L'autorisation d'ouverture d'un bureau secondaire situé dans les locaux d'une entreprise renvoie tout naturellement à la notion de domiciliation professionnelle qui est l'une des conditions d'exercice de la profession d'avocat.

Sur cet autre point, le Conseil d'Etat rappelle dans sa décision les définitions et règles applicables en la matière, dans le respect de la hiérarchie des normes : celles des articles 5 et 8-1 de la loi du 31 décembre 1971, celles issues de l'article 165 du décret du 27 novembre 1991, et enfin la définition donnée par le Conseil national des barreaux lui-même du cabinet secondaire dans l'article 15.2.1 du Règlement intérieur national : "Le bureau secondaire est une installation professionnelle permanente distincte du cabinet principal [...]".

Mais en outre et surtout, le Conseil d'Etat insiste sur le fondement de cette domiciliation professionnelle exigée par les textes : "l'avocat doit justifier une domiciliation effective et suffisamment stable permettant un exercice professionnel conforme aux principes essentiels et usages de son état et de nature à garantir le respect des exigences déontologiques de dignité, d'indépendance et de secret professionnel et la sécurité des notifications opérées par les juridictions ".

Le Conseil d'Etat ne pouvait mieux dire que la question de l'ouverture d'un bureau secondaire situé dans des locaux d'une entreprise soulève des questions d'éthique, de déontologie, et renvoyer aux principes essentiels de la profession édictés par le Conseil national des barreaux dans le Règlement intérieur national.

Le Conseil national des barreaux était incompétent pour édicter la règle nouvelle de l'article 15.2.2 du règlement intérieur national autorisant l'ouverture d'un bureau secondaire en entreprise

Le Conseil d'Etat annule la décision du Conseil national des barreaux.

Le Conseil d'Etat, reprenant point par point les limites qui fixent le pouvoir du Conseil national des barreaux telles qu'elles ont été rappelées pour juger qu'elles ont été dépassées, clôt sa motivation par un considérant qui mérite, lui aussi d'être cité in extenso et n'appelle aucun commentaire : "que, d'autre part, ces conditions d'exercice sont susceptibles de placer les avocats concernés dans une situation de dépendance matérielle et fonctionnelle vis-à-vis de l'entreprise qui les héberge et mettent ainsi en cause les règles essentielles régissant la profession d'avocat d'indépendance et de respect du secret professionnel ; que, par suite, elles ne sont pas au nombre de celles que le Conseil national des barreaux était compétent pour édicter".

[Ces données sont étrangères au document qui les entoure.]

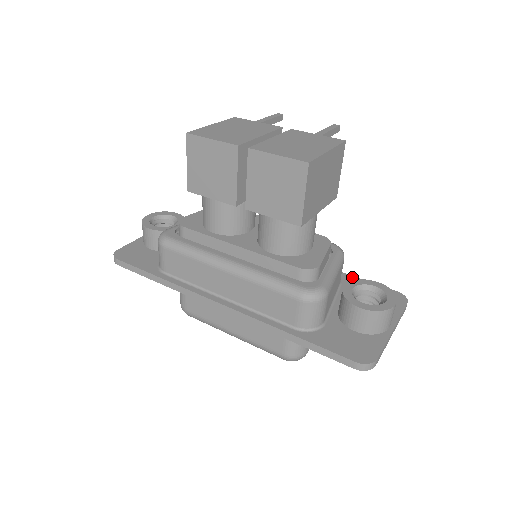
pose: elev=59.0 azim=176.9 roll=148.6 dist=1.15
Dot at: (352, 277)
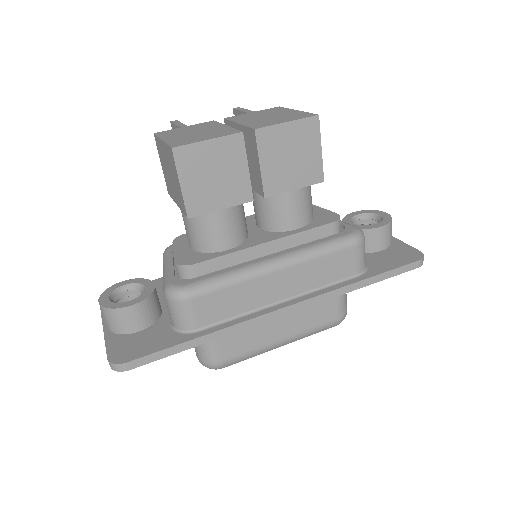
Dot at: occluded
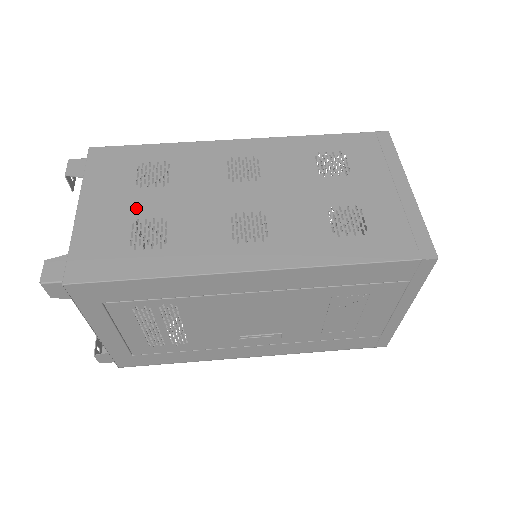
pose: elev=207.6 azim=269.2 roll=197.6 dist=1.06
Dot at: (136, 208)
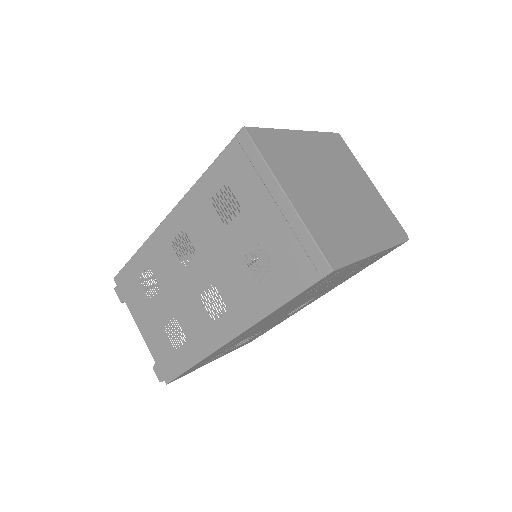
Dot at: (159, 317)
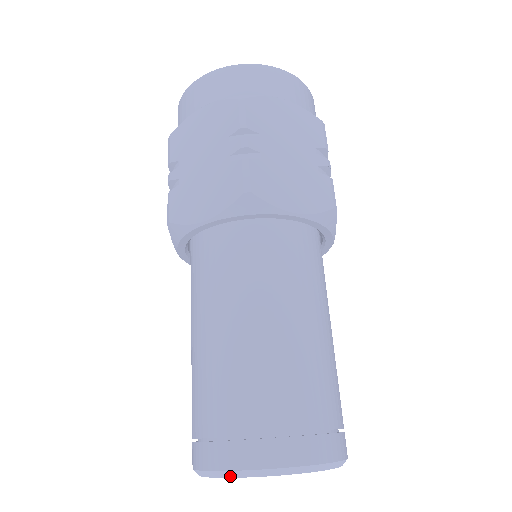
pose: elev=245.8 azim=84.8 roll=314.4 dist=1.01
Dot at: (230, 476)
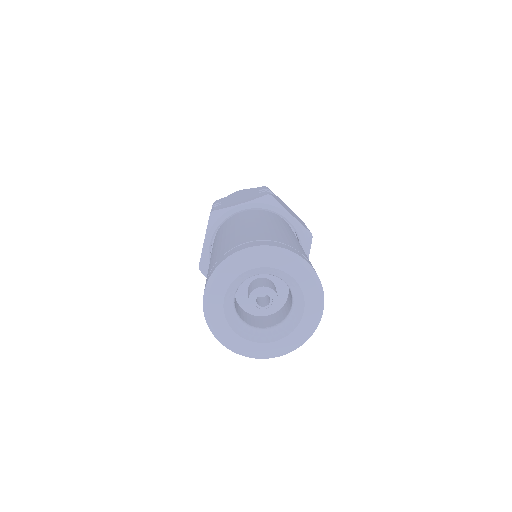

Qu'il est réconfortant, mais tellement déconcertant, que ce soit la plus Haute juridiction administrative qui doive rappeler à l'institution qui a pour mission de représenter la profession d'avocat les principes essentiels de la profession et le sens profond du rôle social de l'avocat.

  • L'avocat en entreprise, un sujet clos ?

Ce que le Conseil national des barreaux n'est pas compétent pour édicter, le loi peut en décider, par exemple pour légitimer a posteriori des situations de fait, ou pour répondre à l'attente de lobbys.

Il faudrait en ce cas que la loi nouvelle modifie la loi ancienne pour abroger toute exigence d'indépendance de l'avocat et de respect du secret professionnel.

Certes, l'article 15.2.2 annulé comportait l'affirmation que le bureau secondaire "doit répondre aux conditions générales du domicile professionnel et correspondre à un exercice effectif et aux règles de la profession notamment en ce qui concerne le secret professionnel. L'entreprise au sein de laquelle le cabinet est situé ne doit pas exercer une activité s'inscrivant dans le cadre d'une interprofessionnalité avec un avocat", et l'on pourrait imaginer que la loi reprenne une telle affirmation.

Dans son infinie sagesse, le Conseil d'Etat n'a même pas repris dans ses considérants, fût-ce pour les écarter, les apparentes précautions prises par le Conseil national des barreaux pour réaffirmer dans les dispositions annulées l'exigence de respect du secret professionnel.

Il est vrai que les évidences ne s'énoncent pas.